What she does when she’s not in prison: As director of the Center for Science and Mathematics Education at the University of Utah, she started a “Sports and Science” program, enlisting university athletes to show kids they don’t have to choose between biology and ball. Nadkarni is also working to bring science projects to assisted living homes and to refugee kids in after-school programs.

On her wide-ranging impact: Nadkarni’s Sustainability in Prisons Project is currently in all twelve Washington state prisons with about 500 inmates participating in research and conservation programs such as composting, gardening, recycling and beekeeping. The composting and recycling activities have saved one prison about $180,000 dollars a year, according to its superintendent.

Oh, she’s a dancer, too: Nalini double majored in biology and modern dance and was torn between the two. While she was working as an apprentice at a field station in Papa New Guinea she realized nature was her true love, and by becoming a biologist she’d have more to contribute.

And she was in Playboy: It’s not quite what you’re thinking, though. Nalini was clothed.

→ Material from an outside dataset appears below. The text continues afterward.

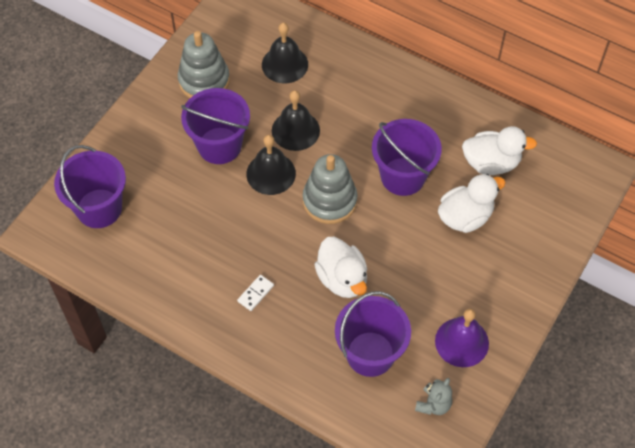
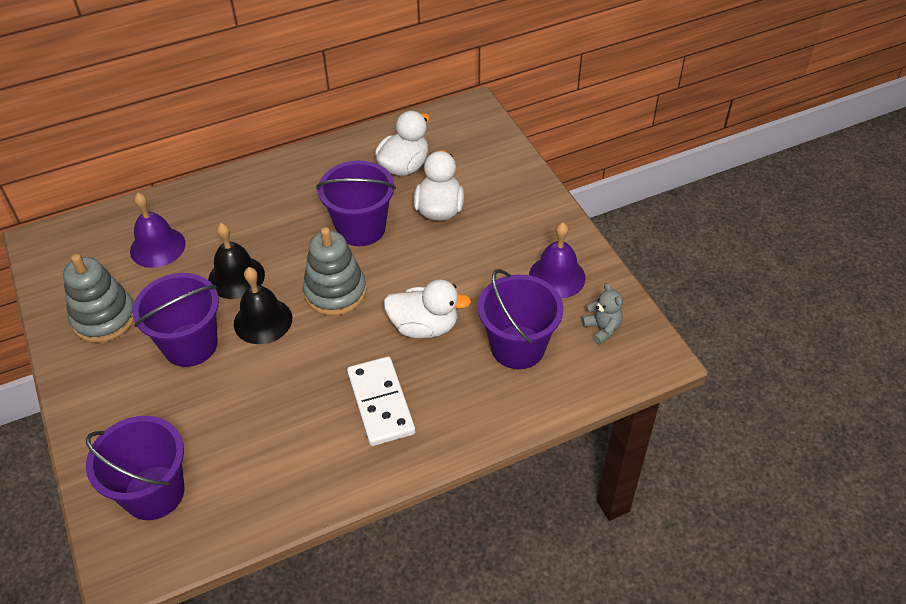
camera: 55 degrees left, 10 degrees down
(255, 293) = (381, 403): white domino -> white domino, size x2.13
(285, 64) = (157, 247): black bell -> purple bell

She made a 2010 Playboy list of the most interesting and imaginative college professors in the United States.

On the first tree she climbed: A self-described “HinJew,” Nadkarni was one of five kids raised by a Hindu father and an Orthodox Jewish mother. Whenever she felt overwhelmed and needed refuge from her chaotic household, she’d climb a nearby maple tree.

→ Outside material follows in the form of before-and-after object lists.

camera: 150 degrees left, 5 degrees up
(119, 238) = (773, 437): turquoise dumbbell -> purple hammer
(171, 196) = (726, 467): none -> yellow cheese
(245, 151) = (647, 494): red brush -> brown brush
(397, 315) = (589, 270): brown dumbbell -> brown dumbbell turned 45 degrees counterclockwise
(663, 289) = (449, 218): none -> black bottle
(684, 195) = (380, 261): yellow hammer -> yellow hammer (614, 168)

Why she’s so dedicated to her work: “I have felt this increasing sense of urgency to inspire more students to get the word out, to get more funding to somehow mobilize people and myself and my colleagues to understand what’s up here, to document what’s up here (in the forest canopy) because we’re losing it. I feel like I just can’t stop (working). I can’t stop. I have to work harder to make new programs, to reach new audiences, and ultimately have every single person in the world connected to nature in a way that they will take better care of it.”